24.8.11

Está um Outono do caraças e a fábula do homem produtivo


Quando ontem de manhã desembarquei em Londres, a chuva pegada, os 14 graus de temperatura e a atmosfera macilenta fizeram-me atar diversas pontas. Lembrei-me logo de muitos familiares, amigos e conhecidos que ao verem aquele Outono (lusitanamente a destempo) apanhavam, se pudessem, o avião de volta à pátria da climatologia generosa. Lembrei-me dos meses de estadia em Brighton no fim dos meus estudos - e de como contava a fieira de dias em que só havia a sinfonia da chuva, leve, moderada ou passada pelo filão de uma tempestade. Por essa altura compreendi o lagarto que habita em cada britânico: é tamanha a bebedeira de água abençoada pelos deuses do clima, que mal sentem uns intimidados raios de sol a despontarem por detrás das nuvens se espraiam nos relvados em esquálidas t-shirts, mesmo que do norte soprem temperaturas só com um dígito.

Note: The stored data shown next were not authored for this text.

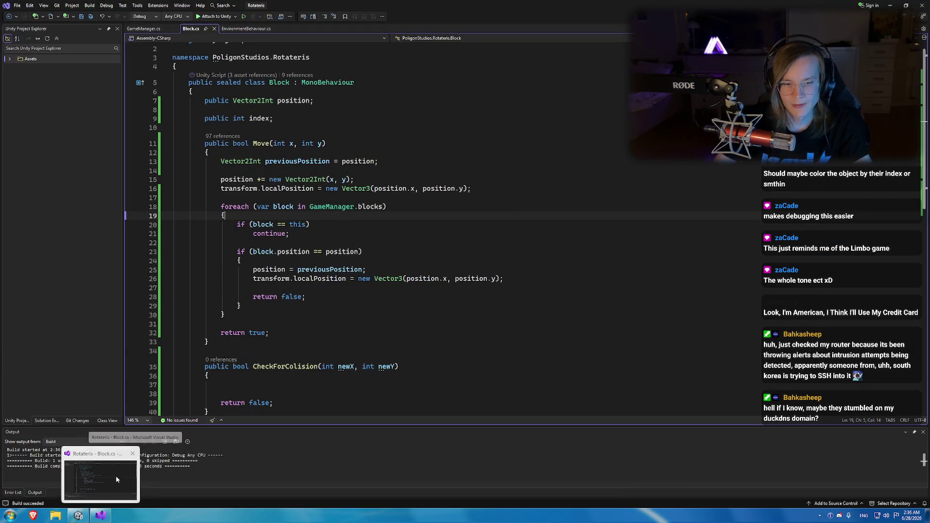
key("alt+Tab")
left_click(487, 24)
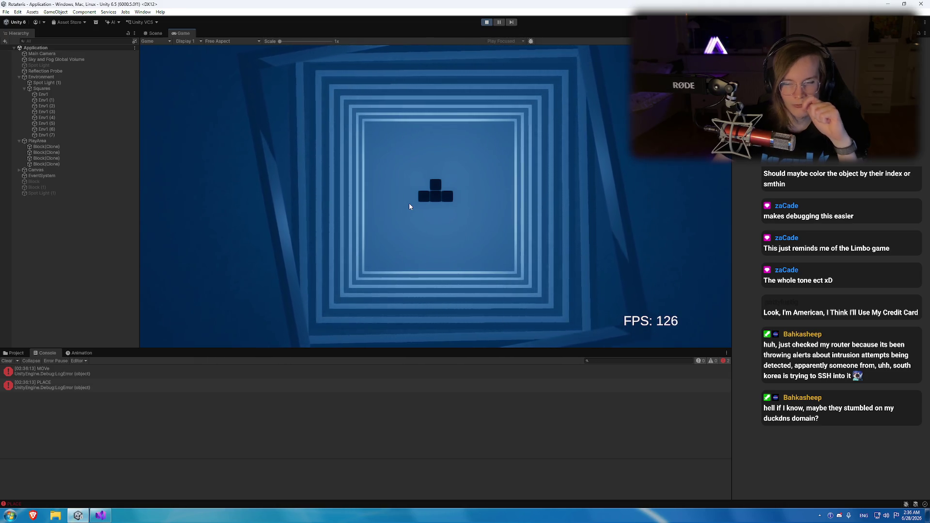
Move the piece twice with space and inspect the Canvas object.
key("space")
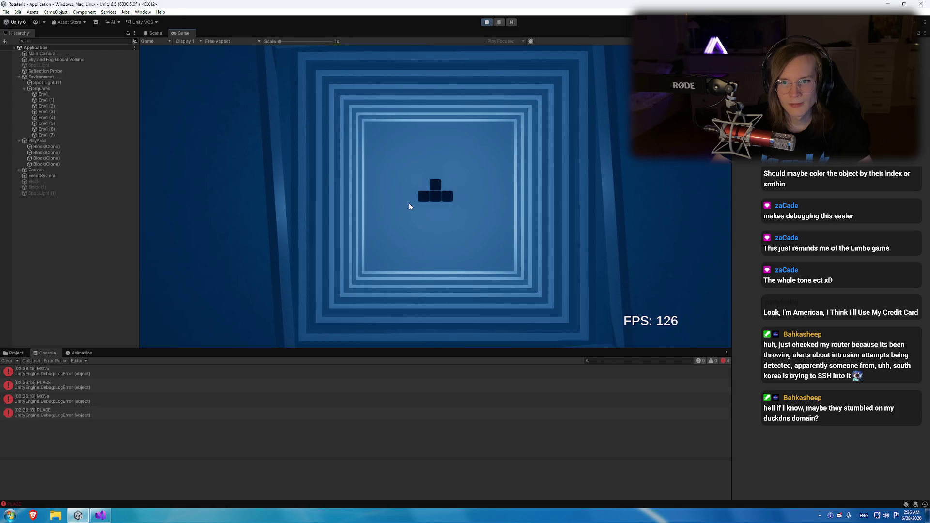
key("space")
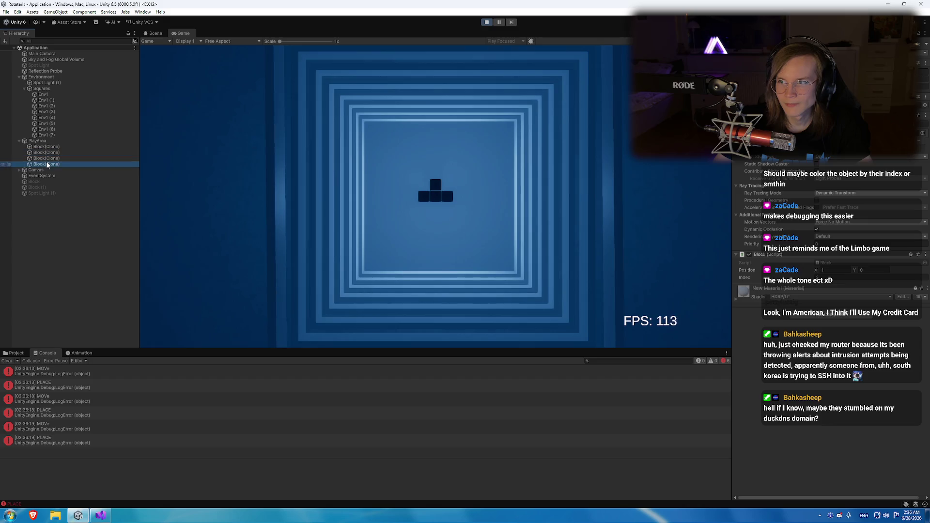
left_click(95, 169)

A confirmar que há muitas Europas dentro da Europa (o que, dando uma vista de olhos à conjuntura, dava um rosário de falatório), o londrino Outono antecipado trouxe à memória conversa recente com um amigo. Ele estava atiçado contra os alemães que só olham ao seu umbigo e se estão nas tintas para os pobretanas meditarrânicos assolapados com dívidas que nem imaginam como vão saldar. Entrou na discussão a metáfora da cigarra e da formiga (nós a cigarra cheia de prodigalidade e desatenta ao futuro, os hunos a fazerem de precatadas formigas). No esgrima de argumentos, este: deve custar aos alemães que parte dos impostos que pagam desagua nas cigarras imprevidentes. Veio à baila a genética do clima - ou de como o clima se embebe na genética dos povos. Disse o meu amigo: se os alemães tivessem o nosso tempo generoso seriam tão preguiçosos como nos acusam de sermos. E vice-versa: se a climatologia do centro da Europa se reformasse junto ao mar meditarrânico, éramos tão bons como os que nos invejam o clima (e outras coisas da nossa idiossincrasia que não são para aqui chamadas...).

Ao ver como a chuva esbofeteava com fúria as janelas do combóio que me levava do aeroporto até Londres, estive para dar o braço a torcer. Só faltava provar, naquele exercício especulativo do meu amigo, se com tão mau tempo na nossa genética não éramos acometidos de depressão por tanto chover. E das duas, uma: ou galopávamos no absentismo por doenças do foro mental, ou de irmos ao trabalho contrariados dali não haveria de sair grande obra.